The Case for Data Ethics Self-Regulation
Time may be running out for the business community to prove that it can be trusted to tend its own garden, with respect to data ethics. But there are certainly data and analytics leaders who are thinking ahead about these issues and showing that self-regulation approaches can work.
MercyFirst CDO Dr Besa Bauta is one such executive. For the past three years, she has been balancing her mandate to advance human services organization’s data strategy with her dual role as its Chief Compliance Officer.
“Thinking about information and privacy is really key,” she says. “For me, it’s always thinking about, ‘Why is this important to ask? Is it for the purpose of ensuring patient safety? Or is this information going to be used for something else? What are the potential risks of collecting and storing this information?’”
Developing a COVID-19 contact tracing system created a recent opportunity for Dr Bauta to incorporate self-regulation and data ethics as essential steps in application development. Data privacy considerations meant exploring options for protecting staff health information while ensuring patient and staff safety.
“We had a lot of ethical questions with regard to how information will be used,” she explains. “Technically, we’re not their healthcare providers. So, I don’t want to keep that information on our system.”
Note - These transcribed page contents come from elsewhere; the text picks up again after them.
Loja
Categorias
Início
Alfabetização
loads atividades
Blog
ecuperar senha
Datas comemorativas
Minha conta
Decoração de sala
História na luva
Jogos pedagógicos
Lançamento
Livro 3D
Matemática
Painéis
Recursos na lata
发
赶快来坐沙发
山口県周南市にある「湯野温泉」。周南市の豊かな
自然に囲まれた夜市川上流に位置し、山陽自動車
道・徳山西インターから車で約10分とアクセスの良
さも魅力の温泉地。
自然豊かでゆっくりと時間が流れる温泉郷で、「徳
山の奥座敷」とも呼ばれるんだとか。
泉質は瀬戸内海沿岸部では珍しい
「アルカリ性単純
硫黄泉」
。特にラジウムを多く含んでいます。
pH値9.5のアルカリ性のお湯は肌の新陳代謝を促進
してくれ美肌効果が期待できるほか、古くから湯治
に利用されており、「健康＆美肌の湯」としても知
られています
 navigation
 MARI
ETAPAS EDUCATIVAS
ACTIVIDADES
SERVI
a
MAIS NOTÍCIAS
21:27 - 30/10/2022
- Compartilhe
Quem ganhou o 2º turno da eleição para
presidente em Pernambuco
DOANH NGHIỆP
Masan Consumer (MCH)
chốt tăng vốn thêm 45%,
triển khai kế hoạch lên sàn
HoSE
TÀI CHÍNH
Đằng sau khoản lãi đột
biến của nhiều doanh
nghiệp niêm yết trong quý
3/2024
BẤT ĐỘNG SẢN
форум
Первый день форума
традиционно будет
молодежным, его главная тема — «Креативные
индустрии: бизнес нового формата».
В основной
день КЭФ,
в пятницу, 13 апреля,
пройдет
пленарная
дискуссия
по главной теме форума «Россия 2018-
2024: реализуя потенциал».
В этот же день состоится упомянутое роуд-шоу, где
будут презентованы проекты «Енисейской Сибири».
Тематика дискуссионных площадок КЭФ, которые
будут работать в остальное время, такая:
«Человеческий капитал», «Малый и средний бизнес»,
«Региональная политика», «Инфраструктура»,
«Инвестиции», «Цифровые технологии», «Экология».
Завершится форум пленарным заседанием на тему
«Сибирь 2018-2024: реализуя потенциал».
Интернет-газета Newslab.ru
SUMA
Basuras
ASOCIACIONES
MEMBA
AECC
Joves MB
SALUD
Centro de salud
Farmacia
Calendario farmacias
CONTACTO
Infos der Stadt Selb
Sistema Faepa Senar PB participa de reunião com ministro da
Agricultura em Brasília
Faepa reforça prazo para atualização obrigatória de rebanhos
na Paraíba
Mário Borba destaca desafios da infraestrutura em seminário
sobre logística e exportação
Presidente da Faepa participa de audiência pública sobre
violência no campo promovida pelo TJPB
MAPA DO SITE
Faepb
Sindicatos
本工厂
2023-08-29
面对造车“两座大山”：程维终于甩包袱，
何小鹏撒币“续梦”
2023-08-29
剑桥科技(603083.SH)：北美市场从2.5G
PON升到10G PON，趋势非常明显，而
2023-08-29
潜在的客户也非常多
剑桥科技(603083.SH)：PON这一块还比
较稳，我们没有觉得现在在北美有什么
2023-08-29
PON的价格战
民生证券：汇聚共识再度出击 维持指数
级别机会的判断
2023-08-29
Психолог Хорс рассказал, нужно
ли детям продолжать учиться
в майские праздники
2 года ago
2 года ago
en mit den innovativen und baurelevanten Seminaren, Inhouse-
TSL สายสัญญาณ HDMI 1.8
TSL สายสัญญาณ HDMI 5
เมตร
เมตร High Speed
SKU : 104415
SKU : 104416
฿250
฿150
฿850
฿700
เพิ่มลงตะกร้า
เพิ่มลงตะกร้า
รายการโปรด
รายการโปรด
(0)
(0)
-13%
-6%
Johns Hopkins Healthcare Senior Director of Healthcare Economics and Data Science Romy Hussain is another example of a data leader who is taking steps to ensure her organization uses data and AI ethically.
She says ensuring development teams are diverse and have access to the right subject-matter expertise is vital for ensuring AI systems don’t cause unintended consequences.
“I developed an ethics advisory board for precisely that reason,” she says. “There have been times where we’ve fundamentally shifted the way we build, train or conceptualize a model or project based on the input of this group.”
The relative success of the ethical frameworks and processes Hussain and Dr Bauta have put in place show that it is possible for organizations to regulate their own data and AI usage. But the question remains: What will it take to ensure that all companies consistently use AI ethically and in their customers’ best interests?
Finding a Middle Ground on AI Ethics
The fundamental tension of the AI ethics debate is between regulation and innovation. Companies have a duty to consider the potential ethical impact of their AI initiatives and adjust their plans accordingly. But there are forces within many organizations that push data and AI leaders to cut corners.
For Hussain, the key to resolving this conflict lays in juggling multiple high-value projects at once. That way, other projects can be ramped up when one must be paused for ethical adjustments.
“We have got about halfway in terms of having a really robust conversation about what ethical principles AI should be governed by”Mark Caine,Lead: AI and ML, World Economic Forum
“The nice thing is that I have enough insight into both sides of the equation that I’m able to balance them,” she explains. “Where we know we have to slow down the ‘inpatient length of stay’ model, for example, we can run with another one for a couple of weeks while we figure things out.”
However, not all data leaders will be able to juggle projects like this. Some may even lack the political capital within their organizations to steer the business agenda in this way.
For this reason, it seems like stricter laws around data and AI ethics are inevitable. Some may want to delay this for as long as possible. But it could prove more prudent for the business community to partner with regulators to design a system of rules that is compatible with innovation.
Either way, it seems likely that pressure on companies to use data and AI ethically will continue to build in the months ahead. Forward-thinking data leaders should be acting now to protect their organizations’ reputations and futureproof their operations for when new regulations do arrive.